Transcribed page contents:
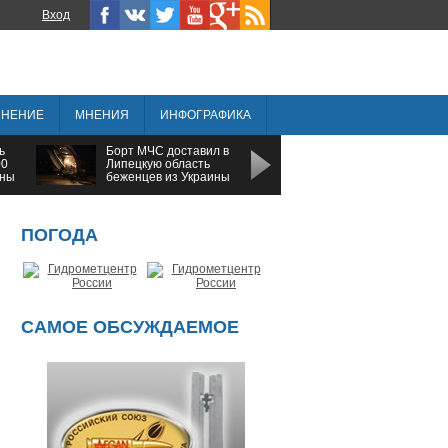
Вход
ИНЕНИЕ
МНЕНИЯ
ИНФОГРАФИКА
ь
Борт МЧС доставил в
Тамбовская область
00
Липецкую область
заняла последнее
ины
беженцев из Украины
место в Черноземье п
социально-
экономическому
развитию
ПОГОДА
САМОЕ ОБСУЖДАЕМОЕ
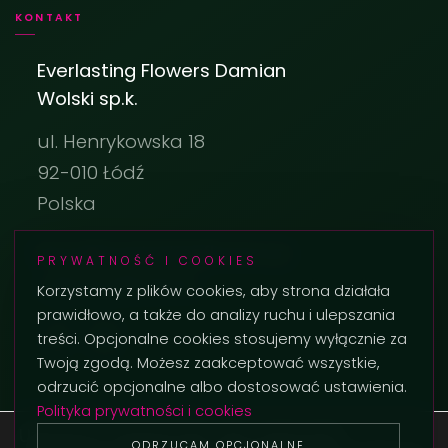
KONTAKT
Everlasting Flowers Damian
Wolski sp.k.
ul. Henrykowska 18
92-010 Łódź
Polska
biuro@everlastingflowers.pl
PRYWATNOŚĆ I COOKIES
+48 42 236 29 02
Korzystamy z plików cookies, aby strona działała
prawidłowo, a także do analizy ruchu i ulepszania
treści. Opcjonalne cookies stosujemy wyłącznie za
Twoją zgodą. Możesz zaakceptować wszystkie,
odrzucić opcjonalne albo dostosować ustawienia.
Polityka prywatności i cookies
Używamy ciasteczek, aby zapewnić
ODRZUCAM OPCJONALNE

_Try it_
In the lines above, locate the string "область". Copy every line where it occurs.

_Response below_
Тамбовская область
Липецкую область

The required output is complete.